A couple of bare bowers are using them . They seem to be happy with them


----------



## grantmac (May 31, 2007)

Any riser is fine with +20oz on the front.


----------



## alish (Jan 31, 2018)

Hi Carl,

Your post got me curious as I'm not familiar with the Mybo line. Did a little looking online and the Elite looks like it doesn't have much deflex. It seems like most of the top barebow results over the past while have been with risers that have a decent amount of deflex (e.g. Best Moon / Zenit, Gillo G1, Bernardini Nilo / Luxor, Stolid Bull risers...). Not having any additional stabilization means the bow is more susceptible to torque; more deflex helps to decrease this susceptibility, making for a more forgiving riser. Just something to consider.

Hard to tell if the Mybo Wave has more deflex. The Wave may have more metal at the ends of the riser, which I personally like (and is something Martin Ottosson has written about in reviewing risers for BB). I think part of why the old Hoyt Gold Medalist risers are so good for barebow is the heavier limb pockets - makes for a more stable feeling bow even before you add any BB weight (same with the Sky Conquest risers, and obviously the CD Archery risers have gone this route with their designs). The holes below the grip on the Wave look like they would take custom weights very nicely (like the Italian risers), so if it has more deflex the Wave might actually make for quite a nice BB riser. This is all speculation from photos though... Happy shooting, Aaron.


----------



## 40n105w! (Dec 29, 2016)

Aaron - I think the photos I've seen are all taken at an oblique angle making it difficult to judge the amount of deflex. Lancaster has a video which has a shot taken square on from the side and that makes it look pretty good. 

I understand what you are saying about deflex as I'm still shooting my first riser, a 5 ear old Axiom+. I'm reluctant to get rid of it because it points well, in part because it has a fair amount of deflex. If you want to see bows that are terrible in this regard, look at the Martin recurves with metal risers. 

Thanks for your input, It's appreciated. - Carl


----------



## Rael84 (Feb 22, 2016)

I've got one, it is only slightly less deflex than a Gillo G1. The overall shape of the riser makes it look much less deflex, but it's an illusion.
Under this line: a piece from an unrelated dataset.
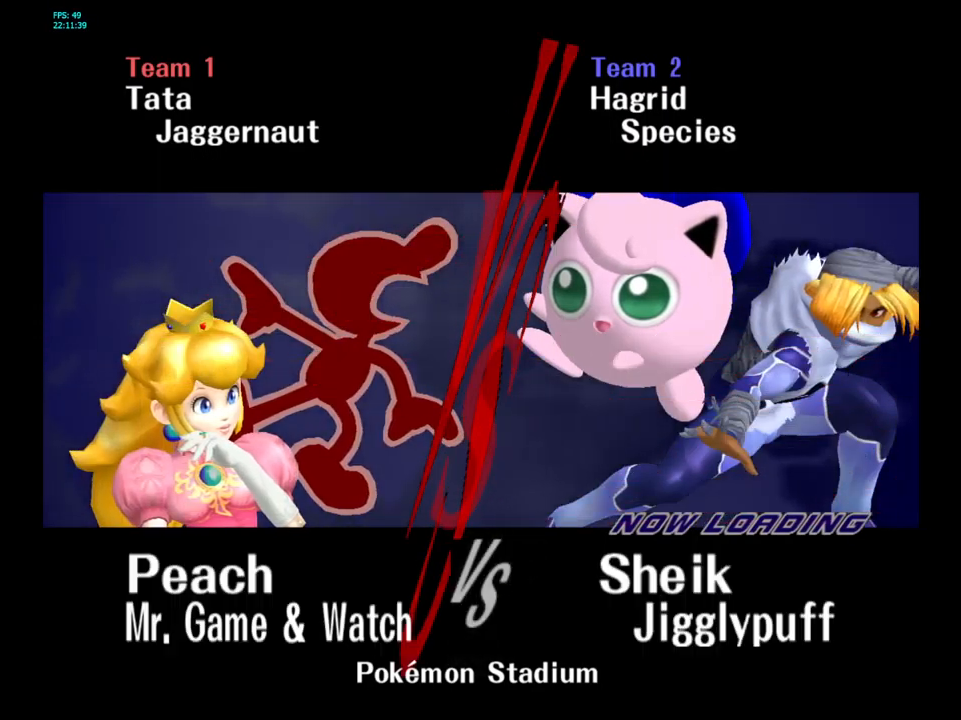
{"buttons": ["L1"], "left_stick": "center", "right_stick": "center", "events": [[300, "L1", "down"]]}
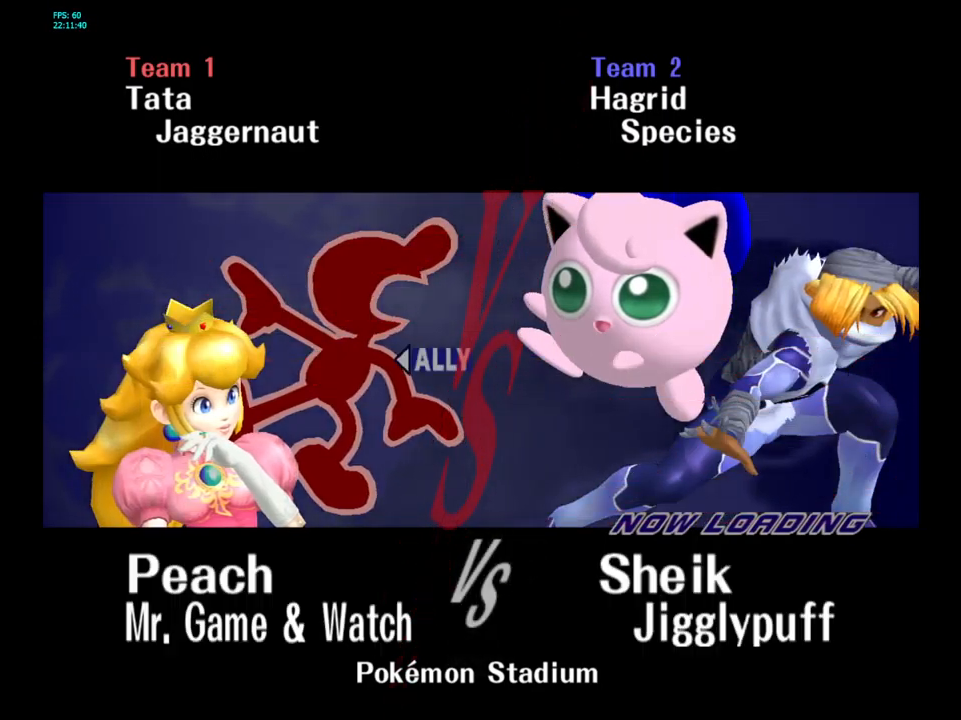
{"buttons": ["L1", "R1"], "left_stick": "center", "right_stick": "center", "events": [[50, "L1", "up"], [116, "L1", "down"], [116, "R1", "down"]]}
I shoot mine olympic style, but I've seen people use them for barebow quite successfully. The only caveat is there aren't any aftermarket grips -- you're on your own if the stock shape doesn't work well.


----------



## 40n105w! (Dec 29, 2016)

Thanks. I know I've seen them with plastic and wood grips, which I think are an upgrade option. Are you happy with the quality otherwise? Is everything straight, holes tapped and cleaned out correctly, stabilizer straight? I appreciate the input. Again, thanks. - Carl


----------



## Rael84 (Feb 22, 2016)

The quality is great for the price. The bushings are all straight and the machining was flawless. On the grips, I've seen the wood grips too, but I believe they are the same shape as the plastic. The anodizing is really nice, and the limb pockets have a machined pattern which sets the riser apart visually. The only major negative is it doesn't have bushings on the face (toward the archer).


----------



## st8arrow (Apr 25, 2005)

There is always an aftermarket grip....call Paul at Jager Archery, he'll make one for you.


----------



## Odin2 (Jul 2, 2013)

I own one with the wooden grip. This grip is wider and more comfortable than the plastic grip for the hand. It remember me the Hoyt plastic grip on Matrix and Aerotec model. I recommend a wooden one if you want to buy this riser.


----------



## Montalaar (Jan 26, 2008)

I shoot one, too. High quality, well made. As mentioned before the only concern i have are the missing bushings on the back side of the riser, so you cannot mount anything facing towards the archery. I really didn't like the grip, which is the same as on some SF or WNS bows. I am not sure, but some of the Hoyt grips could actually fit the Elite. I simply made my own one.

I feel like the colors are a bit lighter than on the pictures you find online, but that could be my display setting.


----------



## Bob Ferrell (Dec 25, 2006)

I know this thread is old, but I pulled it up searching for grip options for my Mybo Elite. Then I pulled out a Jager CMS grip that I had ordered a long time ago for my Hoyt Matrix, got things mixed up, and ended up putting the Mybo grip on the Matrix, ha ha. So yes, the old Hoyt grips will fit the Elite  Newer grips like the GMX definitely won't fit.


----------



## coyote13 (Nov 20, 2009)

RCore also make grips for Mybo risers.
Just got 1 for my daughters elite and she likes it much better than the factory grip.

Sent from my SM-G950U using Tapatalk


----------



## equilibrium (Oct 31, 2006)

Looks like a Prodigy.


----------